Reproduce the data below word for word, from its first line through the line that contains "scientific name: Cirsium muticum".
** Begin **
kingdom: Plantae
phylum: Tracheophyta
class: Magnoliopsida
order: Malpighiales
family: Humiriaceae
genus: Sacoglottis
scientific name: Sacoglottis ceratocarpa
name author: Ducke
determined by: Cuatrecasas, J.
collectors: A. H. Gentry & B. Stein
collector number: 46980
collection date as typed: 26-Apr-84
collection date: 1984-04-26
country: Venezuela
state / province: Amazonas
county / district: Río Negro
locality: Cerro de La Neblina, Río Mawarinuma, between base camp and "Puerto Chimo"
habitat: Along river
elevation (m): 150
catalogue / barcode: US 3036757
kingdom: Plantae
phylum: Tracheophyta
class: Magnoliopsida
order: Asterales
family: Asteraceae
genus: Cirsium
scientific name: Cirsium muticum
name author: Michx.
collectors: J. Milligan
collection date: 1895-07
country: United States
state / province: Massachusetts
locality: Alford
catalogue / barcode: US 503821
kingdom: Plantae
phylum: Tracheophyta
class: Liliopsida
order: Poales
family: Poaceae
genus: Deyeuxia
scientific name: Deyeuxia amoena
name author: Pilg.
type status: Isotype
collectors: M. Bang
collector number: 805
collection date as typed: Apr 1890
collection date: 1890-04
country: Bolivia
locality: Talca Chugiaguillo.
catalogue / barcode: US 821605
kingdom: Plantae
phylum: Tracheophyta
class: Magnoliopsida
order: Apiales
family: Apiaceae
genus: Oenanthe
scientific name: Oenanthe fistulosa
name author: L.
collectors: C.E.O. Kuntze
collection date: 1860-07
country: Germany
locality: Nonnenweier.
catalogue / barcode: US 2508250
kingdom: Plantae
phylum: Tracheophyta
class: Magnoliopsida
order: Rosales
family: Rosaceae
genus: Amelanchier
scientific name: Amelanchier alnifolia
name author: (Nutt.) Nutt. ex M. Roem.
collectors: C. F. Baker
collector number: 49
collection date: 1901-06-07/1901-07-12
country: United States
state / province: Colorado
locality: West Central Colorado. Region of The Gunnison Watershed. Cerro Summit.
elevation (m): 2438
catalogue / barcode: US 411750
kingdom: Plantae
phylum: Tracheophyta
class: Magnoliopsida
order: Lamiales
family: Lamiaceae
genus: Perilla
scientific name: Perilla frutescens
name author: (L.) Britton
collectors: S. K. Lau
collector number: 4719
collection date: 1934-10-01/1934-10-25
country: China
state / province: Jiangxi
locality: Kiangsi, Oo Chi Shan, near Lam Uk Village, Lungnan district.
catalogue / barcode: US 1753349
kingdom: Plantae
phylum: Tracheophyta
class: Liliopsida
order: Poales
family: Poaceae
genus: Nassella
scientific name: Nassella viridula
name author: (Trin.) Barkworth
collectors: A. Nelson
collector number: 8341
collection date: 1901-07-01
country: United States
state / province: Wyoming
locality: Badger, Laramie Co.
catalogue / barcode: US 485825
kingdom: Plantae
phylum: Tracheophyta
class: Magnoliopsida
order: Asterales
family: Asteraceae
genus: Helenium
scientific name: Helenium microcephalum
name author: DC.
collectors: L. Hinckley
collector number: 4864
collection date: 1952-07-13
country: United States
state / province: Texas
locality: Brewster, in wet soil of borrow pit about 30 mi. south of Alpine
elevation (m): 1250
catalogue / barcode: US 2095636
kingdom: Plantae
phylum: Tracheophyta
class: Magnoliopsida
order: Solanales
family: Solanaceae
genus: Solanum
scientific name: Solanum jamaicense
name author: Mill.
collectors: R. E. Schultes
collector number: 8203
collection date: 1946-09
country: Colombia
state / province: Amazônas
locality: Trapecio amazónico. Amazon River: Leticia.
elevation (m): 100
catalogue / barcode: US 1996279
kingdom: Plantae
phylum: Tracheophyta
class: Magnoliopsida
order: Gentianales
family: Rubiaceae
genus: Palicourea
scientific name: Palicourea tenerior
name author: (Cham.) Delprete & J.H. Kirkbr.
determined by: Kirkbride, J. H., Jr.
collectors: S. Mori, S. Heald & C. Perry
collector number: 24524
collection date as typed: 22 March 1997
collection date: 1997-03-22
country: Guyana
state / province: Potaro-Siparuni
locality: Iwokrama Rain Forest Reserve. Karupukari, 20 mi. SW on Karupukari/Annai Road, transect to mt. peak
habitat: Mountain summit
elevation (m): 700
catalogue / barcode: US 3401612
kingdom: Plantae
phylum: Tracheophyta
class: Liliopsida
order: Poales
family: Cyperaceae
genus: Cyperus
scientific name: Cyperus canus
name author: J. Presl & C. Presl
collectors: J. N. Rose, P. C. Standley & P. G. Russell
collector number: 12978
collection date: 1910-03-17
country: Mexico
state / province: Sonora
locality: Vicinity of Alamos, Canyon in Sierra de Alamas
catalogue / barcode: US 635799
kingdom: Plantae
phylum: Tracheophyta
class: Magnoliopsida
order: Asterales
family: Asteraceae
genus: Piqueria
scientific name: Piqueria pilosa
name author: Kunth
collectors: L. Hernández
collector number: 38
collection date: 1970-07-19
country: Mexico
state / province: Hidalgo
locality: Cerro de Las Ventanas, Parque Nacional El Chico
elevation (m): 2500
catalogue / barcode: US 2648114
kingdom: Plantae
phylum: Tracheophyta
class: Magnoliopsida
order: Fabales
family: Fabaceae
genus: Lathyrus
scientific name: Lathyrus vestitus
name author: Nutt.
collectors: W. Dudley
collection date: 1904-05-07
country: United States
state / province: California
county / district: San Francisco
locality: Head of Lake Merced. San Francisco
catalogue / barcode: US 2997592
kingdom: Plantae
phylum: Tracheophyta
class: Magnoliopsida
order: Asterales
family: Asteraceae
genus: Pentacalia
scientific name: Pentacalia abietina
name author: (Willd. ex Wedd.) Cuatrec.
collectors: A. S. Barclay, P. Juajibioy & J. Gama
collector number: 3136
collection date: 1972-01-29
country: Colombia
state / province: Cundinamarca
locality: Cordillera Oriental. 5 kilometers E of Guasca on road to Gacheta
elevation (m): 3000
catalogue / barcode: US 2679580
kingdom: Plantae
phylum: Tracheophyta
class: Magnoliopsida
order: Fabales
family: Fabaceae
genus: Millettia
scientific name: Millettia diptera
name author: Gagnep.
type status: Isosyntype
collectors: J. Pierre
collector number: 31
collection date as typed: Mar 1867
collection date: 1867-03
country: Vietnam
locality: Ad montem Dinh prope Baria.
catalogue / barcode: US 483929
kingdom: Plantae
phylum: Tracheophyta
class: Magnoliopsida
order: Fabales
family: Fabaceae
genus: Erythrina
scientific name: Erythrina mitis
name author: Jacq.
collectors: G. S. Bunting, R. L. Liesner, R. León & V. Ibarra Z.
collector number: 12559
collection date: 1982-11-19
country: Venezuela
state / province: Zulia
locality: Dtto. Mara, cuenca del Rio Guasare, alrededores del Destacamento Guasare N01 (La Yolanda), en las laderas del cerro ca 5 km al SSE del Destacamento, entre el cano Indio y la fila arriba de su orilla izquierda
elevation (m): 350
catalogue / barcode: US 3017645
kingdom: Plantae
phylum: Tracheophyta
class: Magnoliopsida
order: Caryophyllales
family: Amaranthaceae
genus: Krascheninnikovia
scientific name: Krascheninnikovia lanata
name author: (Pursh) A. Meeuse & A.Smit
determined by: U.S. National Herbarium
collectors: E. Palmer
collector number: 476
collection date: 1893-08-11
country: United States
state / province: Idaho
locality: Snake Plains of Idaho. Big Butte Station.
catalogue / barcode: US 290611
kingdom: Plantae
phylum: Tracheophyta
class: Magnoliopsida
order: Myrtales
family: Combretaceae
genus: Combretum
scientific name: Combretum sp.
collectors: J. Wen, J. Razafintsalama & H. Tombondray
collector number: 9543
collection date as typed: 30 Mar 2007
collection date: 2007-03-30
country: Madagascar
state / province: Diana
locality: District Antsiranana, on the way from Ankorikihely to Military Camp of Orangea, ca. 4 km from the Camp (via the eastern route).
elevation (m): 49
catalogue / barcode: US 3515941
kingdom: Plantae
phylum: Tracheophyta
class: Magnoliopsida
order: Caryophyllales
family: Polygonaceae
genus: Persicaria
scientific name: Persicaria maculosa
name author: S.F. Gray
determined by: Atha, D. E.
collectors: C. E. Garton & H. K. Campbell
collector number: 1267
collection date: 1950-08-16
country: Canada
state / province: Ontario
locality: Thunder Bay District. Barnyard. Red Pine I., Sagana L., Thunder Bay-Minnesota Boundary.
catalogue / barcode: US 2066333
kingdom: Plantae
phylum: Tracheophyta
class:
** End **
Expected answer:
kingdom: Plantae
phylum: Tracheophyta
class: Magnoliopsida
order: Malpighiales
family: Humiriaceae
genus: Sacoglottis
scientific name: Sacoglottis ceratocarpa
name author: Ducke
determined by: Cuatrecasas, J.
collectors: A. H. Gentry & B. Stein
collector number: 46980
collection date as typed: 26-Apr-84
collection date: 1984-04-26
country: Venezuela
state / province: Amazonas
county / district: Río Negro
locality: Cerro de La Neblina, Río Mawarinuma, between base camp and "Puerto Chimo"
habitat: Along river
elevation (m): 150
catalogue / barcode: US 3036757
kingdom: Plantae
phylum: Tracheophyta
class: Magnoliopsida
order: Asterales
family: Asteraceae
genus: Cirsium
scientific name: Cirsium muticum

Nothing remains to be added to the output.